Rule 4: Contingencies can be negotiating tools

Just because you find that the deal isn’t working out for you doesn’t mean that you need to use your contingency to back out. You can use that contingency to reopen negotiations with the seller instead.

For example, let’s say that during your inspection you find there are some major plumbing issues in the property that will require an extra $3,000 in plumbing work that you hadn’t factored into your budget.

Instead of using your contingency to back out of the deal, use it as an opportunity to ask the seller to drop the price by $3,000. Not only do you keep the deal alive, but the seller would likely face the same issue with the next buyer. So one way or the other, they’re going to end up eating that $3,000 cost.

Or, let’s say your financing falls through – instead of using the contingency to back out of the deal, perhaps you can use it to reopen negotiations around seller financing, especially if the seller is a bank.

The key is that even when you use a contingency, you don’t have to use it to back out of the deal; you can instead use it to revisit the original deal and try to come to a reasonable compromise that resolves the issue(s) and makes both parties happy.

Do Contingencies Protect Buyers or Sellers? 

A contingency protects the buyer for the most part, but the seller can benefit from contingencies as well in some cases. Buyers benefit because they can back out of the deal based on certain conditions as long as they meet the guidelines in the contract. If they can’t get financing or if they can’t sell their home, for example, the buyer could back out of the deal.

Sellers can put limitations on how long a buyer can take to remove contingencies, which gives them some protection from extending the deal too long. Having a home inspection contingency is recommended because there can be issues, like mold or water damage, that may not be apparent to the buyer. This contingency can help you save thousands in unexpected repair costs.

Can you make an offer on a contingent property?

Sometimes sellers will look at offers on contingent properties. However, they can’t accept any offers while the property is under contract. They may decide on a backup offer they like and keep it in reserve in case anything falls through with the sale.

Can a seller accept another offer while contingent?

A seller has to honor the first offer they accept. Therefore, they can’t accept any new offers unless something falls through with the offer they took initially. So if any of the contingencies allow the buyer to back out or if the seller has a kick-out clause, they might be able to accept another offer when the deal doesn’t go through.

How Often Do Contingent Offers Fall Through?

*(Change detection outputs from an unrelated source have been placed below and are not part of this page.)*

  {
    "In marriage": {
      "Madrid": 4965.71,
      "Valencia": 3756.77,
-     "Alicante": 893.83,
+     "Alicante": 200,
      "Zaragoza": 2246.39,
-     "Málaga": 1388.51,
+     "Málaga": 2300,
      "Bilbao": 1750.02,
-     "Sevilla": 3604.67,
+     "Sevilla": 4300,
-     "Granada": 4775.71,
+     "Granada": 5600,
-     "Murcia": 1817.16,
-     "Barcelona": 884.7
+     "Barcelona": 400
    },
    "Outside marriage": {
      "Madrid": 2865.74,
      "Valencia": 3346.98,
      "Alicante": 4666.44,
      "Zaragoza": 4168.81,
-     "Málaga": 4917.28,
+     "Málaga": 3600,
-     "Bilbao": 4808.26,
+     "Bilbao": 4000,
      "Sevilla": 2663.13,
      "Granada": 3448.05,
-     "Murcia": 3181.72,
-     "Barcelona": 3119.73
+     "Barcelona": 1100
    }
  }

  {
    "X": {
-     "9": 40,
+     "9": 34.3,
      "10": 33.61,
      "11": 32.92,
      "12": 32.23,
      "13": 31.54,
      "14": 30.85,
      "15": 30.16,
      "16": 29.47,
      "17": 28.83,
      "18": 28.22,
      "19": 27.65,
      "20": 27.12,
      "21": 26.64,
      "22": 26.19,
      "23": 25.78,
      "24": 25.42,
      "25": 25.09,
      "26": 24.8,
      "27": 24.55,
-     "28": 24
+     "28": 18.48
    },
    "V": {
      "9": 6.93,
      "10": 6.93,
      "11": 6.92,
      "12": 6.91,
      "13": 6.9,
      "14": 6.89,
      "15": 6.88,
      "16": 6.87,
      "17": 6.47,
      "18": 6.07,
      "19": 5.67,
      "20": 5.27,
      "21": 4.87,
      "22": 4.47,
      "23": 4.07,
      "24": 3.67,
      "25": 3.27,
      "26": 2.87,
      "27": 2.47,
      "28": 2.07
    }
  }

So you know what contingencies are, but you’re probably wondering how often contingent offers fall through and whether it’s worth it to make offers on these properties. The fact is, once an offer gets accepted, most deals are likely to go through. According to a chart on SuperMoney that visualizes data from the National Association of Realtors, only about 5% of deals don’t go through due to real estate contingencies.

That’s a pretty small percentage, but if you’re ready, you might be able to take advantage of the 5% of deals that are slipping through the cracks and might have to start the process all over again.

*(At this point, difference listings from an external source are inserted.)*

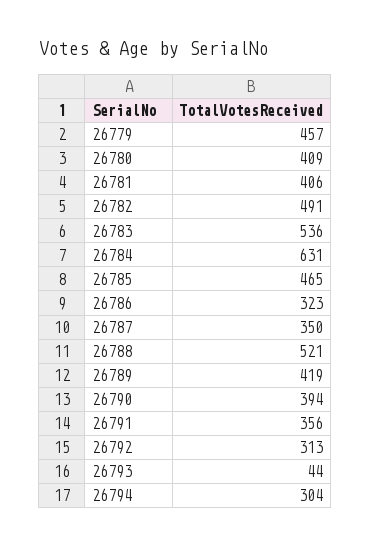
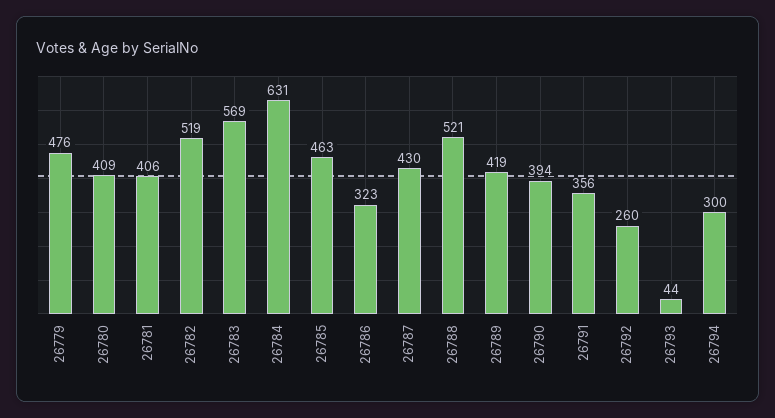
  {
-   "26779": 457,
+   "26779": 476,
    "26780": 409,
    "26781": 406,
-   "26782": 491,
+   "26782": 519,
-   "26783": 536,
+   "26783": 569,
    "26784": 631,
-   "26785": 465,
+   "26785": 463,
    "26786": 323,
-   "26787": 350,
+   "26787": 430,
    "26788": 521,
    "26789": 419,
    "26790": 394,
    "26791": 356,
-   "26792": 313,
+   "26792": 260,
    "26793": 44,
-   "26794": 304
+   "26794": 300
  }

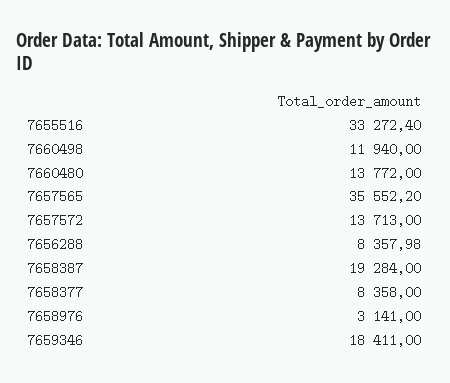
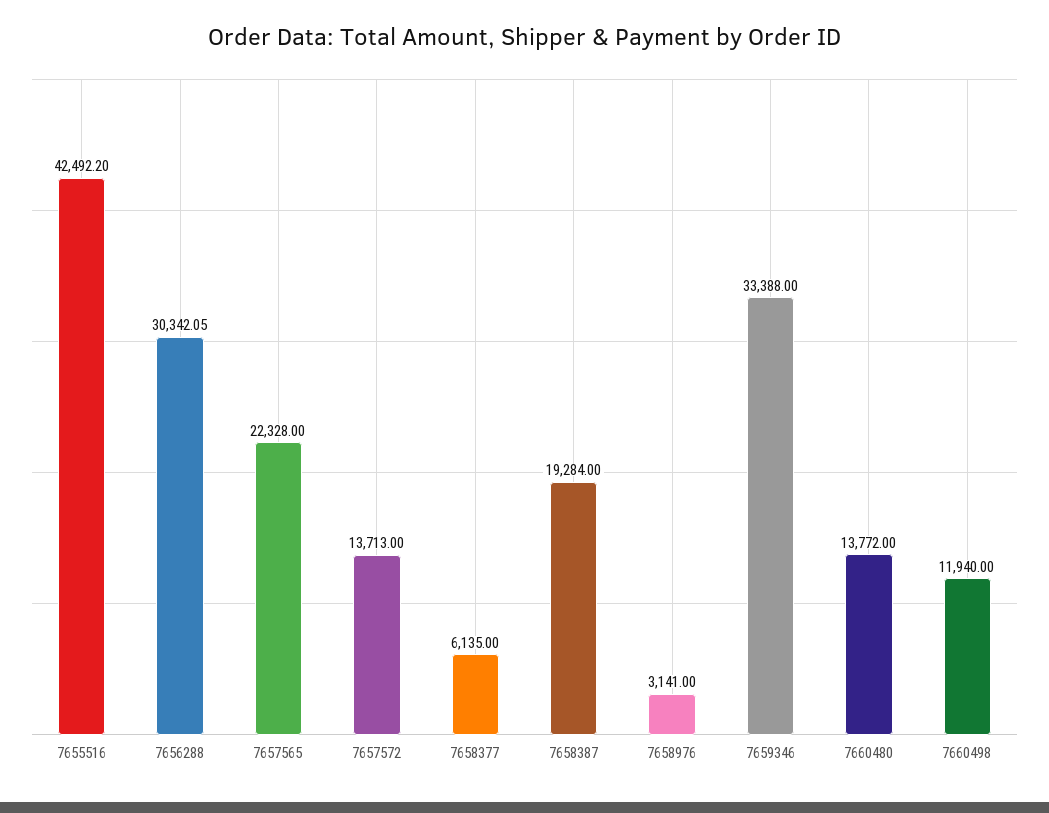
  {
-   "7655516": 33272.4,
+   "7655516": 42492.2,
    "7660498": 11940,
    "7660480": 13772,
-   "7657565": 35552.2,
+   "7657565": 22328,
    "7657572": 13713,
-   "7656288": 8357.98,
+   "7656288": 30342.05,
    "7658387": 19284,
-   "7658377": 8358,
+   "7658377": 6135,
    "7658976": 3141,
-   "7659346": 18411
+   "7659346": 33388
  }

When Should You Waive Contingencies?

Contingencies can protect you, the buyer, when purchasing a home. But they can also make your deal look less appealing to a seller, so it may be beneficial to waive contingencies in some cases. In a seller’s market, you could consider waiving the appraisal contingency or the home sale contingency, which means the seller doesn’t have to worry about these issues. Waiving contingencies takes careful consideration, so only waive the ones you know you don’t need.

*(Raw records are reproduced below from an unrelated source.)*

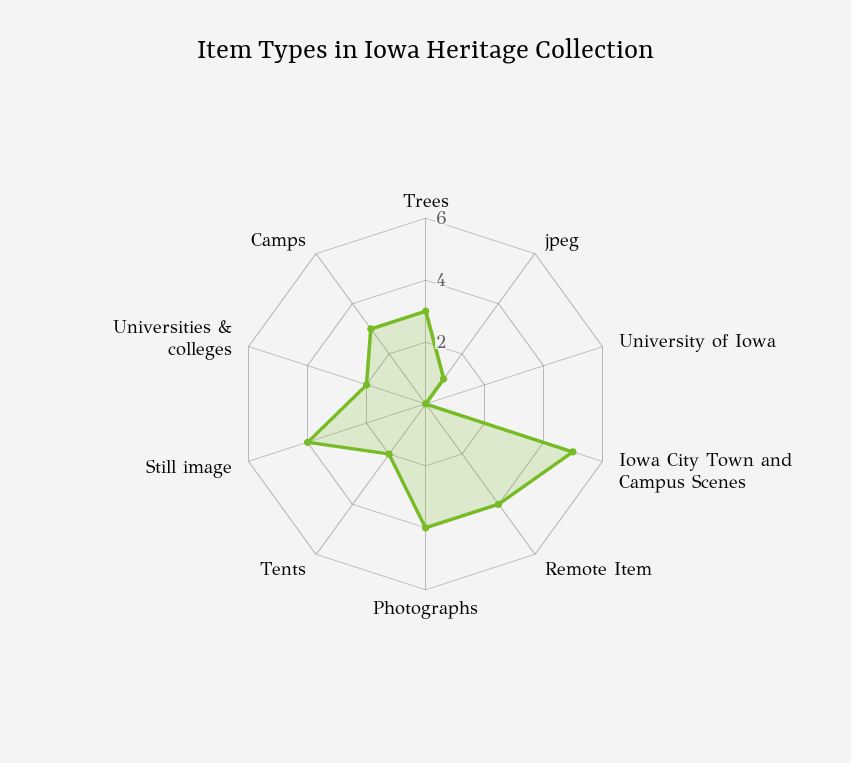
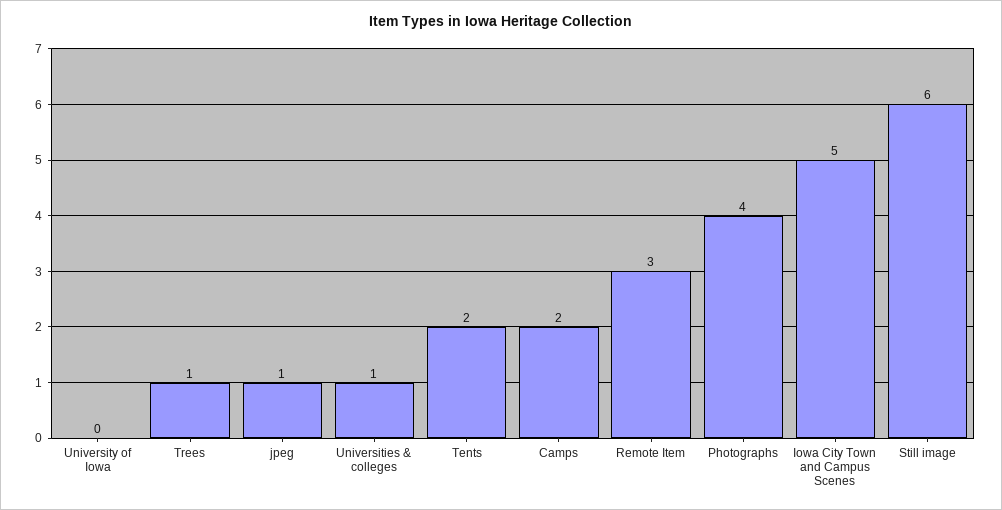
  {
-   "Trees": 3,
+   "Trees": 1,
    "jpeg": 1,
    "University of Iowa": 0,
    "Iowa City Town and Campus Scenes": 5,
-   "Remote Item": 4,
+   "Remote Item": 3,
    "Photographs": 4,
    "Tents": 2,
-   "Still image": 4,
+   "Still image": 6,
-   "Universities & colleges": 2,
+   "Universities & colleges": 1,
-   "Camps": 3
+   "Camps": 2
  }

Getting preapproved for financing could eliminate the need for a financing contingency, but make sure you’re certain you can get the amount you’re preapproved for. Otherwise, you could get stuck buying a house you can’t afford. It’s rarely advisable to waive a home inspection contingency, as you want to know about any issues you can’t see. If you were very confident in your abilities to do a DIY home inspection, you might feel comfortable eliminating the home inspection contingency from your contract. Your real estate agent can walk you through contingencies and which ones you need for your deal.